# Exercise
Would you copy the lines below exactly and omit the images?

# Input data

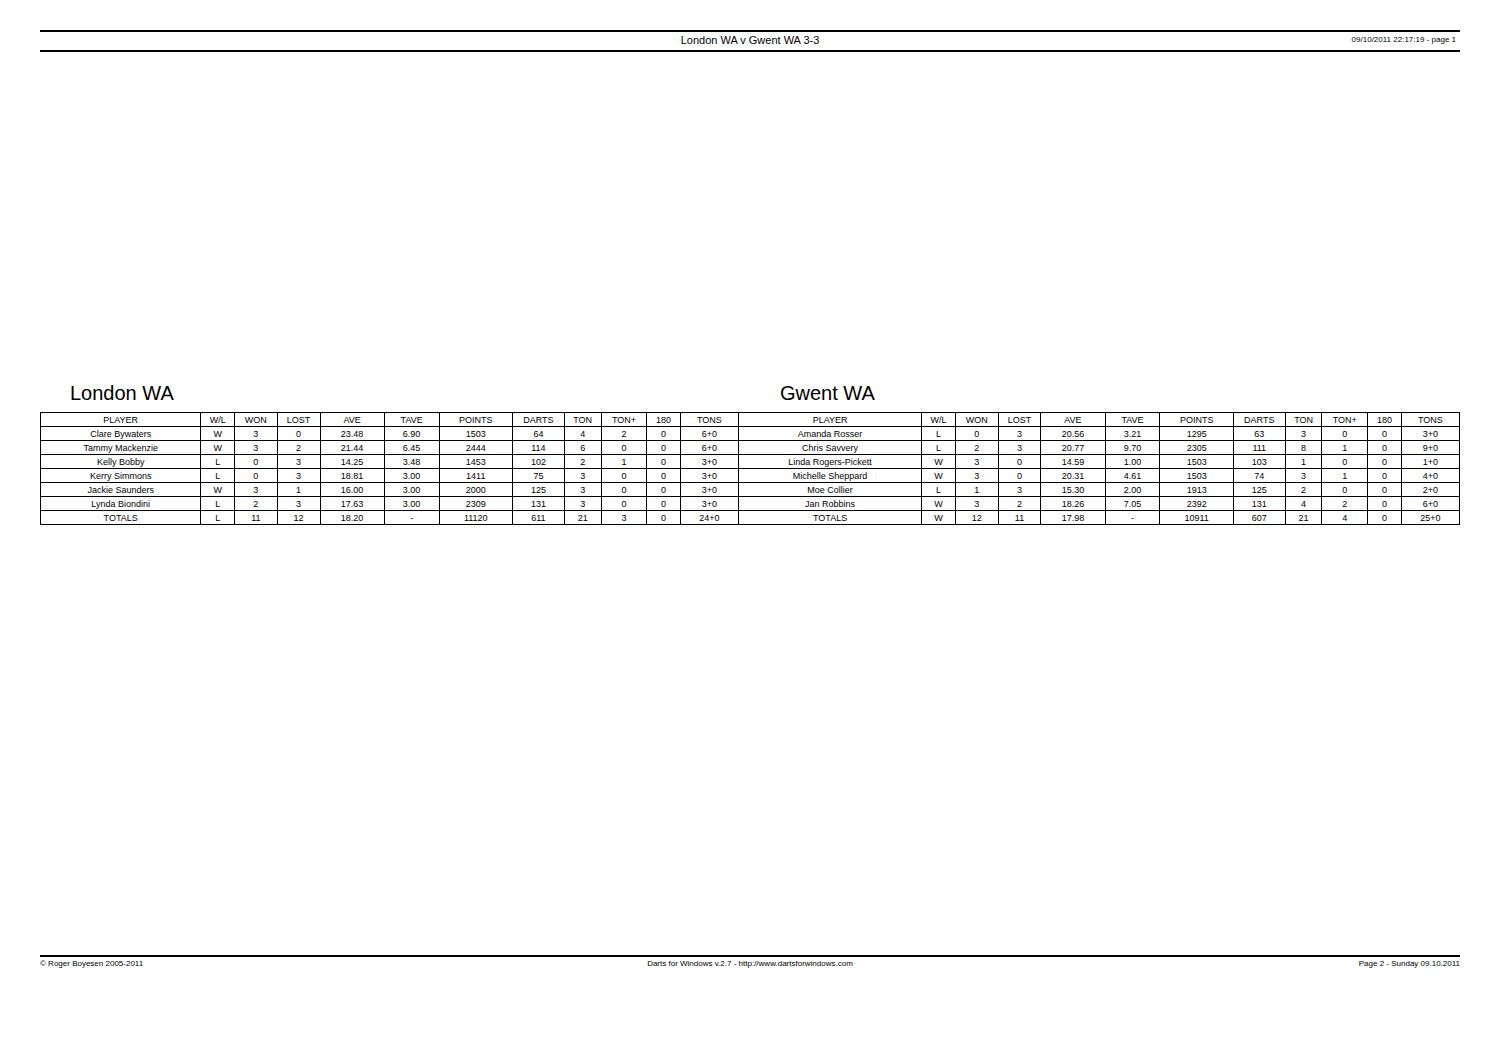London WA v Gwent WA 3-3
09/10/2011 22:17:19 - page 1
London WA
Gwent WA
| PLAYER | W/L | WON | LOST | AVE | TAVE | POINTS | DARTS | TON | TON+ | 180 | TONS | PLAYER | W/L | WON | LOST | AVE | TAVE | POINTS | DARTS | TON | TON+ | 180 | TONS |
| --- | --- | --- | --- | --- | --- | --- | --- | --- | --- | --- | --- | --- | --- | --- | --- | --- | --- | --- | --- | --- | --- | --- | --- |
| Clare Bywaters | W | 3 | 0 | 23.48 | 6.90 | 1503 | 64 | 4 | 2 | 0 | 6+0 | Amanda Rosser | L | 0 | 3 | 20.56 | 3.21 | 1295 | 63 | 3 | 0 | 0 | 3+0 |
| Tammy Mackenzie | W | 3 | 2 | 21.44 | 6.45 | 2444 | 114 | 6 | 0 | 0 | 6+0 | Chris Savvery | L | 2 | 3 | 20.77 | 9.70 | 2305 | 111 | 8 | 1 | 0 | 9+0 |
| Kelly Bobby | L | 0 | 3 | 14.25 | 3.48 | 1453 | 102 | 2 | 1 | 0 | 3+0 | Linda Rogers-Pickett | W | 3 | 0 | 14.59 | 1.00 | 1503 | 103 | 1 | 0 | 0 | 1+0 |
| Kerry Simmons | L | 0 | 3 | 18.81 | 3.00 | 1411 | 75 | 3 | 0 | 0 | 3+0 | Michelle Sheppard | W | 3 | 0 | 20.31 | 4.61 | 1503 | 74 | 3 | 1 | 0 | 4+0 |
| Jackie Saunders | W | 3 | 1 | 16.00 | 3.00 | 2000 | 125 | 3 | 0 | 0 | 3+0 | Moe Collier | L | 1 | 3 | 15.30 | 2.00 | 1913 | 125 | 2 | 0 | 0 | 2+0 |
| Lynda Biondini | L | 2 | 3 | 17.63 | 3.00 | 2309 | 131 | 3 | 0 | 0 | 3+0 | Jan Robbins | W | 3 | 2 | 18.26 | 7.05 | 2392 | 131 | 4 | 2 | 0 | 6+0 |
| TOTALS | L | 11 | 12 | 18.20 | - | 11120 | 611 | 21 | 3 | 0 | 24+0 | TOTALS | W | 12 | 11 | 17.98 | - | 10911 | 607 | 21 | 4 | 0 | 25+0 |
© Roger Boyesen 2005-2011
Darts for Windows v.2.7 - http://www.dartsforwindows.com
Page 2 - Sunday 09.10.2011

# Exercise answer
London WA v Gwent WA 3-3
09/10/2011 22:17:19 - page 1
London WA
Gwent WA
| PLAYER | W/L | WON | LOST | AVE | TAVE | POINTS | DARTS | TON | TON+ | 180 | TONS | PLAYER | W/L | WON | LOST | AVE | TAVE | POINTS | DARTS | TON | TON+ | 180 | TONS |
| --- | --- | --- | --- | --- | --- | --- | --- | --- | --- | --- | --- | --- | --- | --- | --- | --- | --- | --- | --- | --- | --- | --- | --- |
| Clare Bywaters | W | 3 | 0 | 23.48 | 6.90 | 1503 | 64 | 4 | 2 | 0 | 6+0 | Amanda Rosser | L | 0 | 3 | 20.56 | 3.21 | 1295 | 63 | 3 | 0 | 0 | 3+0 |
| Tammy Mackenzie | W | 3 | 2 | 21.44 | 6.45 | 2444 | 114 | 6 | 0 | 0 | 6+0 | Chris Savvery | L | 2 | 3 | 20.77 | 9.70 | 2305 | 111 | 8 | 1 | 0 | 9+0 |
| Kelly Bobby | L | 0 | 3 | 14.25 | 3.48 | 1453 | 102 | 2 | 1 | 0 | 3+0 | Linda Rogers-Pickett | W | 3 | 0 | 14.59 | 1.00 | 1503 | 103 | 1 | 0 | 0 | 1+0 |
| Kerry Simmons | L | 0 | 3 | 18.81 | 3.00 | 1411 | 75 | 3 | 0 | 0 | 3+0 | Michelle Sheppard | W | 3 | 0 | 20.31 | 4.61 | 1503 | 74 | 3 | 1 | 0 | 4+0 |
| Jackie Saunders | W | 3 | 1 | 16.00 | 3.00 | 2000 | 125 | 3 | 0 | 0 | 3+0 | Moe Collier | L | 1 | 3 | 15.30 | 2.00 | 1913 | 125 | 2 | 0 | 0 | 2+0 |
| Lynda Biondini | L | 2 | 3 | 17.63 | 3.00 | 2309 | 131 | 3 | 0 | 0 | 3+0 | Jan Robbins | W | 3 | 2 | 18.26 | 7.05 | 2392 | 131 | 4 | 2 | 0 | 6+0 |
| TOTALS | L | 11 | 12 | 18.20 | - | 11120 | 611 | 21 | 3 | 0 | 24+0 | TOTALS | W | 12 | 11 | 17.98 | - | 10911 | 607 | 21 | 4 | 0 | 25+0 |
© Roger Boyesen 2005-2011
Darts for Windows v.2.7 - http://www.dartsforwindows.com
Page 2 - Sunday 09.10.2011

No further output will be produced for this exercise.